
(b) any limitations on the services, kind of services, benefits, or kind of benefits, to be provided, including any deductible or co-payment feature;

(c) where and in what manner information is available as to how services may be obtained;

(d) the total amount of payment for health care services and the indemnity or service benefits, if any, which the enrollee is obligated to pay with respect to individual contracts;

(e) clear and understandable description of the health maintenance organization’s method for resolving enrollee complaints; and

(f) the contract period during which the enrollee is entitled to health care services and benefits, the applicable charges for coverage during that contract period, and the time and manner in which charges and benefits under the contract or certificate can be changed. Any subsequent change may be evidenced in a separate document issued to the enrollee.

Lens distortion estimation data

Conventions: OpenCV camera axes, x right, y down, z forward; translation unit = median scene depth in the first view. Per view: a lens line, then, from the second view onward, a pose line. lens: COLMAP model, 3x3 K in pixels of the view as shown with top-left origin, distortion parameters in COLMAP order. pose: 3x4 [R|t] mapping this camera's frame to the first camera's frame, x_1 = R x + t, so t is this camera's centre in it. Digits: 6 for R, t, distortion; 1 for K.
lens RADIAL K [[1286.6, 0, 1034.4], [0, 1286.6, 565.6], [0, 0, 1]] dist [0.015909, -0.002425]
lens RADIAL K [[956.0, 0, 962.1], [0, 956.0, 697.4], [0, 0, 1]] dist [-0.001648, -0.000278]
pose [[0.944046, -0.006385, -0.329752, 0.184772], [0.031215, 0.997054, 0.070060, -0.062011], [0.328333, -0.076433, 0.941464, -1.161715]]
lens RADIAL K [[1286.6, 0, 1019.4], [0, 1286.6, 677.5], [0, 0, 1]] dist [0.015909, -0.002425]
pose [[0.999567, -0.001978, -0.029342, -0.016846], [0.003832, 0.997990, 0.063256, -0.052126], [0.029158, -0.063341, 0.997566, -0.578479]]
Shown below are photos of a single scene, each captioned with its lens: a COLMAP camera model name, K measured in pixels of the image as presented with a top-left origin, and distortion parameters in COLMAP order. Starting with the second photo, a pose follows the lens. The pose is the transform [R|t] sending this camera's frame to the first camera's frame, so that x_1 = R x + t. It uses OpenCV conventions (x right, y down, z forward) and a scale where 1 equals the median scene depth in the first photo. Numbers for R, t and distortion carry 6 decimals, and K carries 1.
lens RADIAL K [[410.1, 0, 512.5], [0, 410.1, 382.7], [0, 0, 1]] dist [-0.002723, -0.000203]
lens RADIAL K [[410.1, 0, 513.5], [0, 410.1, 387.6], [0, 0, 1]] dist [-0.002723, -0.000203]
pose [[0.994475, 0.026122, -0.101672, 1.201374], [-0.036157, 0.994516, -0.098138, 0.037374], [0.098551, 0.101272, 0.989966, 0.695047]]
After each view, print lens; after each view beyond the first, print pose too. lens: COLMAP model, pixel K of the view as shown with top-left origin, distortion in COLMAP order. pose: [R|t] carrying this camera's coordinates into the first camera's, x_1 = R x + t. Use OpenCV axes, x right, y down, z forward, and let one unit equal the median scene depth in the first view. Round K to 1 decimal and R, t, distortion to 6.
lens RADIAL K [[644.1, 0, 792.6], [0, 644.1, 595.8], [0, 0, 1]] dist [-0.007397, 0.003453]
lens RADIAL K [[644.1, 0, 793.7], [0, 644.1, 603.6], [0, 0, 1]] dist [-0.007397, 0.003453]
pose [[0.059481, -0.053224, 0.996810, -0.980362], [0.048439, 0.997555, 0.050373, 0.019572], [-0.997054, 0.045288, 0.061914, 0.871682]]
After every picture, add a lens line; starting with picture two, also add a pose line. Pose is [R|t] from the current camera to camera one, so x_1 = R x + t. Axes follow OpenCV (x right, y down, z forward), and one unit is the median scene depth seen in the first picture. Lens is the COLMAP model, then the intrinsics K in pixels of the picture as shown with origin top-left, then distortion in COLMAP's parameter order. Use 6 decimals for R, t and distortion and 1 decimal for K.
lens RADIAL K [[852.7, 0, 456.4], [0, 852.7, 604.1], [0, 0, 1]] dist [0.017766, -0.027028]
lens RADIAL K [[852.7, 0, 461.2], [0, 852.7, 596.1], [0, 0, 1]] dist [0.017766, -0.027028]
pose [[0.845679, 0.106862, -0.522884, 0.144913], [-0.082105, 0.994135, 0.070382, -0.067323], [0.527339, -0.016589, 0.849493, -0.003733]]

→ **Your task**: According to the text on health maintenance organization contracts, how may any subsequent change be evidenced?

→ **Task solution**: In a separate document issued to the enrollee.